О личных вкусах кинокритика, кинематографе 2010-х и проблемах кино в России

В рамках книжного фестиваля в центре современной культуры «Смена» состоялись лекции из цикла «Теории современности» — образовательного проекта «Инде» и «Смены». Мы поговорили с одним из спикеров — кинокритиком Антоном Долиным о том, кому нужна кинокритика, каким стало кино в 2010-х и что происходит с российским кинематографом.

Какую функцию выполняет кинокритика сегодня, если зритель ориентируется на рейтинги «Кинопоиска», а жюри фестивалей зачастую принимают решения, диаметрально противоположные мнению критиков?

Критики и жюри реагируют на разные вещи, поэтому результаты фестивалей редко совпадают с мнением критиков.
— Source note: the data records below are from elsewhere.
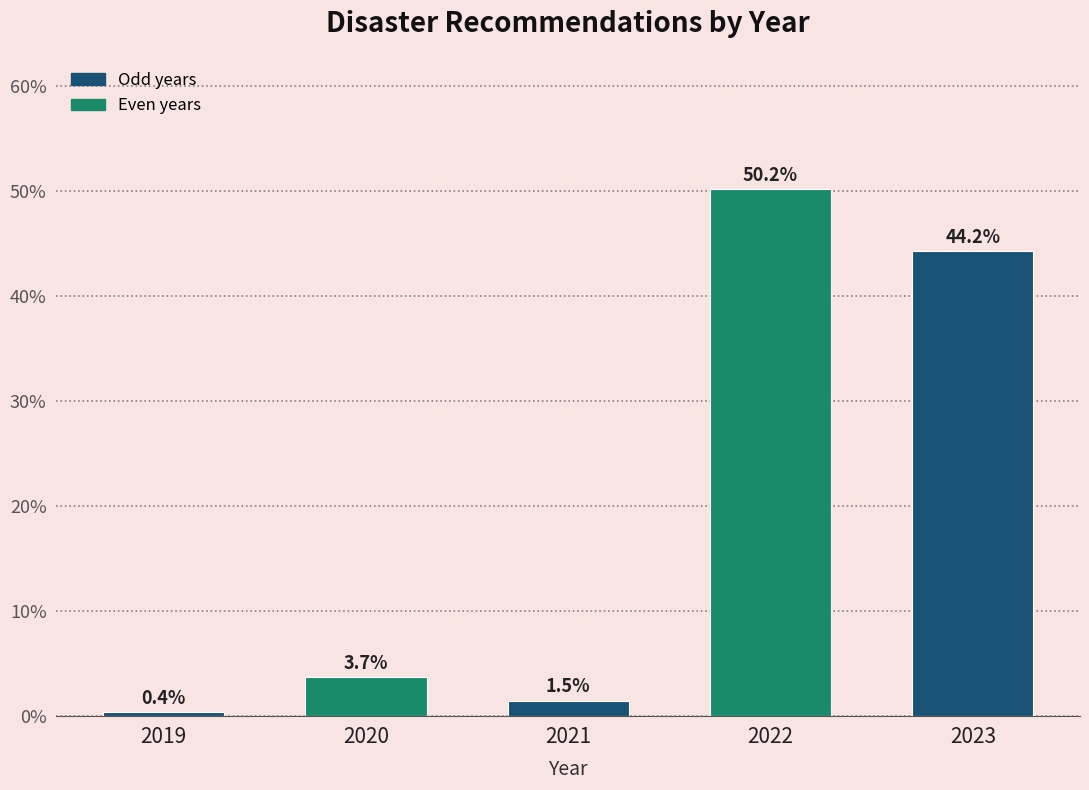

Reading left to right, what are all the values shown in this chart?

0.4	3.7	1.5	50.2	44.2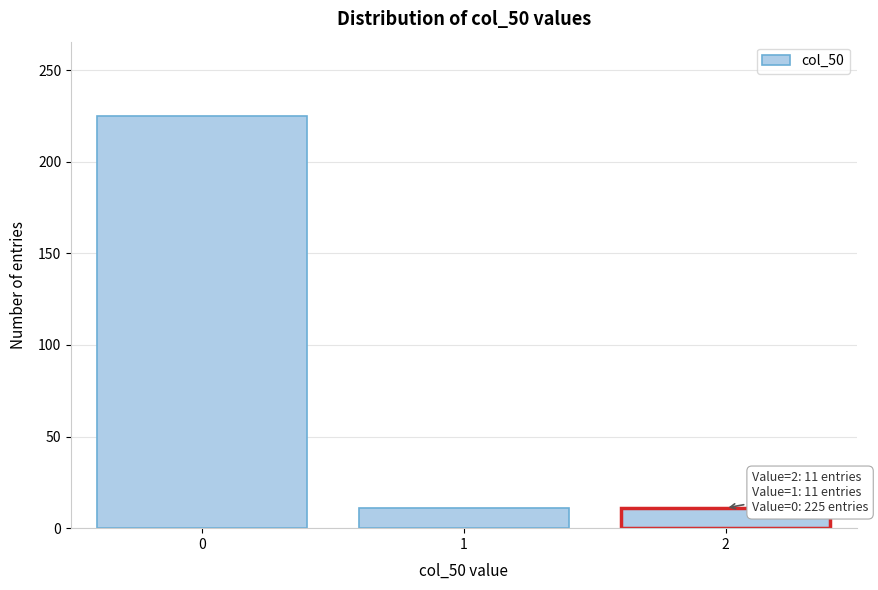

Reading left to right, transcribe all the data shown in this chart.

225	11	11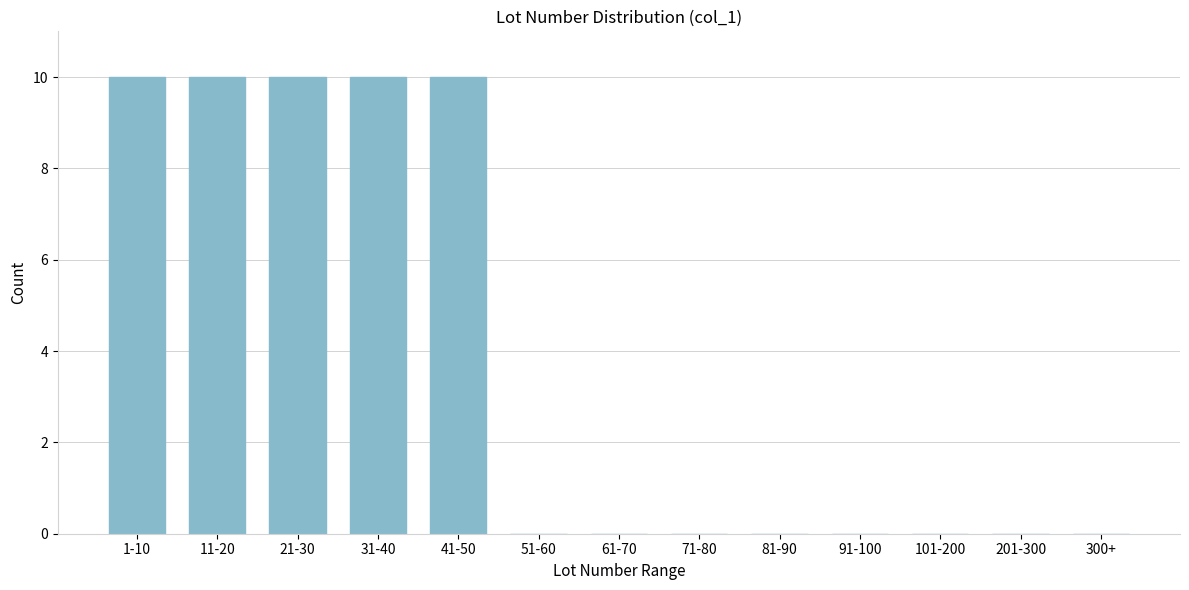

Reading right to left, transcribe all the data shown in this chart.

300+=0	201-300=0	101-200=0	91-100=0	81-90=0	71-80=0	61-70=0	51-60=0	41-50=10	31-40=10	21-30=10	11-20=10	1-10=10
Жюри набирается из людей, делающих кино, это взгляд людей, находящихся внутри кинопроцесса. Он ограниченный. Чаще всего режиссёры, сценаристы, актёры, заседающие в жюри, не обладают знаниями о трендах, течениях и моде в кино. Они часто зацикливаются на одной стороне фильма — операторской работе или игре актёра — и не задумываются о том, привносит ли этот фильм что-то новое в киноязык. Критики не делают кино, они его смотрят, поэтому наш взгляд — извне. Наш взгляд тоже ограниченный, потому что мы не способны оценить техническое совершенство фильма.

Можно бесконечно спорить о том, кому нужна кинокритика. Думаю, кинокритика — это сервис для думающих людей, который помогает осмыслить просмотренное. Зрители, которые пользуются кино только для развлечения на вечер, к этому сервису не прибегают. Им действительно достаточно рейтингов и яркой рекламы. Кроме того, кинокритика банально помогает ориентироваться. Эту функцию выполняет даже критика низкого уровня. Рейтинг есть и у многомиллионного блокбастера, и у видео, снятого тремя людьми для ещё пяти. Критик помогает выбрать, что из массы существующего кино стоит вашего внимания. В этом смысле мы являемся гидами. Но читатель вполне может не слушать нас. Точно так же с путешествиями: кто-то едет организованно с путеводителем, кто-то справляется один. Моя медиаизвестность помогает только в одном — меня больше читают.

Ваша работа в «Афише» сильнее соответствует функции гида?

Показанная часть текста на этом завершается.